Pour un New Deal écologique et économique
Par Cybermilitant UMP, mercredi 26 septembre 2007 à 00:18 :: Monde :: #713 :: rss

Le discours prononcé par Nicolas SARKOZY devant l’Assemblée Générale des Nations Unies fera date.
Il s’agit, en effet, d’une intervention qui rompt avec l’approche précautionneuse et convenue qui a trop souvent, dans le passé, marqué les prises de position publiques de notre pays dans les enceintes internationales.
Cinq mots clés peuvent résumer le discours présidentiel :
Volontarisme : on peut changer le monde si on le souhaite. Il n’existe aucune fatalité du statu quo. En d’autres termes, il n’y a pas de limite à ce que la volonté peut accomplir.
Solidarité : ce n’est qu’à l’échelle mondiale, tous ensemble, que l’on parviendra à résoudre les problèmes de la planète et que l’on mettra un terme aux conflits et aux injustices. L’ONU, pour sa part, ne doit pas être une machine à mesurer l’impuissance des Etats mais, à l’inverse, l’instrument d’une renaissance de la conscience humaine. Cyrano de BERGERAC disait : « ne pas monter bien haut, peut être, mais tout seul ». Nicolas SARKOZY pense, lui, exactement le contraire : ce n’est qu’en unissant nos efforts que nous « monterons haut ».
Ethique : il n’y a pas de symétrie morale entre tous les régimes. La France est prête à parler aux uns et aux autres, mais à la condition que cette « ouverture » ne consiste jamais à légitimer l’iniquité ou l’oppression. On peut s’ouvrir au monde tout en appartenant à un camp : celui de la France sera toujours - n’en déplaise aux « faux réalistes » - celui de la démocratie, des droits de l’homme et de la liberté. Le discours de Nicolas SARKOZY, c’est le contraire de l’esprit de Munich !
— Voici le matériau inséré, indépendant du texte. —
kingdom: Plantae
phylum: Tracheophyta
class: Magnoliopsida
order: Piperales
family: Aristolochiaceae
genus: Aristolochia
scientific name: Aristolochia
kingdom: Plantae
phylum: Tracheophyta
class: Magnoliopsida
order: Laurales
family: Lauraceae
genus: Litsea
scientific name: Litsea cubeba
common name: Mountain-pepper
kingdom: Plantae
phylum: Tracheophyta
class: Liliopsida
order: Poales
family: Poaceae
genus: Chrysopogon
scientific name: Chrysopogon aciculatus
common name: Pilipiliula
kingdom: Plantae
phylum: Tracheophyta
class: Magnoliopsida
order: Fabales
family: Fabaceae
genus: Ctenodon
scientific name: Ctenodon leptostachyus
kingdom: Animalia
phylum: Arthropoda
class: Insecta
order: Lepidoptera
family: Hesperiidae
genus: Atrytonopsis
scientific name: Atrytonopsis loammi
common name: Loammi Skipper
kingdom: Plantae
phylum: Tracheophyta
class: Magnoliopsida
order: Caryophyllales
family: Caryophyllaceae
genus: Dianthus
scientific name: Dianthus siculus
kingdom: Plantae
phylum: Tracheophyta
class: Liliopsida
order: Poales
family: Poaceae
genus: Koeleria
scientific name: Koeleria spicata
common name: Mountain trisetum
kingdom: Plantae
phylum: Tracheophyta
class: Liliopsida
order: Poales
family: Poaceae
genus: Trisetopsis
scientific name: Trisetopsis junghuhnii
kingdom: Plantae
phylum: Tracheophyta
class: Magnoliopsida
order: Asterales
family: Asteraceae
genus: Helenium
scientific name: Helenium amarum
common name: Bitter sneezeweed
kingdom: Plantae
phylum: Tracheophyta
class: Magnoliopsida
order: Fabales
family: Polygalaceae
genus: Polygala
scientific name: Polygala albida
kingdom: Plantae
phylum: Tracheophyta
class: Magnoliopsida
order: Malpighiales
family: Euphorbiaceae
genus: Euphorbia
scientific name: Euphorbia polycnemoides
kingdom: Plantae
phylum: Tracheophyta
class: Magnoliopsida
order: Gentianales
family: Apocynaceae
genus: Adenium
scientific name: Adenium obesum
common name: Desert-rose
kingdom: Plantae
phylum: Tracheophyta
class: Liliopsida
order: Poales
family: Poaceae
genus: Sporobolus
Universalité : la France a toujours cherché à être plus grande pour les hommes que pour elle-même. Elle a toujours défendu quelque chose de plus que son propre confort (comme les Etats-Unis, d’ailleurs). C’est dans ces valeurs universelles qu’elle puise son énergie et son courage.
Culture du résultat : comme il le fait en politique intérieure, Nicolas SARKOZY rappelle aux Etats du monde que la rhétorique généreuse n’est d’aucune utilité si elle ne s’adosse à des résultats tangibles au service de notre village planétaire – toutes races, cultures et religions confondues. C’est un « nouvel ordre mondial du XXIème siècle » que notre Président appelle urgemment de ses vœux.
Un Chef d’Etat qui désigne sans frilosité les injustices par leur nom ; qui ne ménage personne mais ne blesse personne ; et qui fait de la scène internationale le lieu où nous pouvons, les uns et les autres, exprimer ce que nous avons de meilleur : il y avait longtemps que l’on attendait des mots comme ceux-là.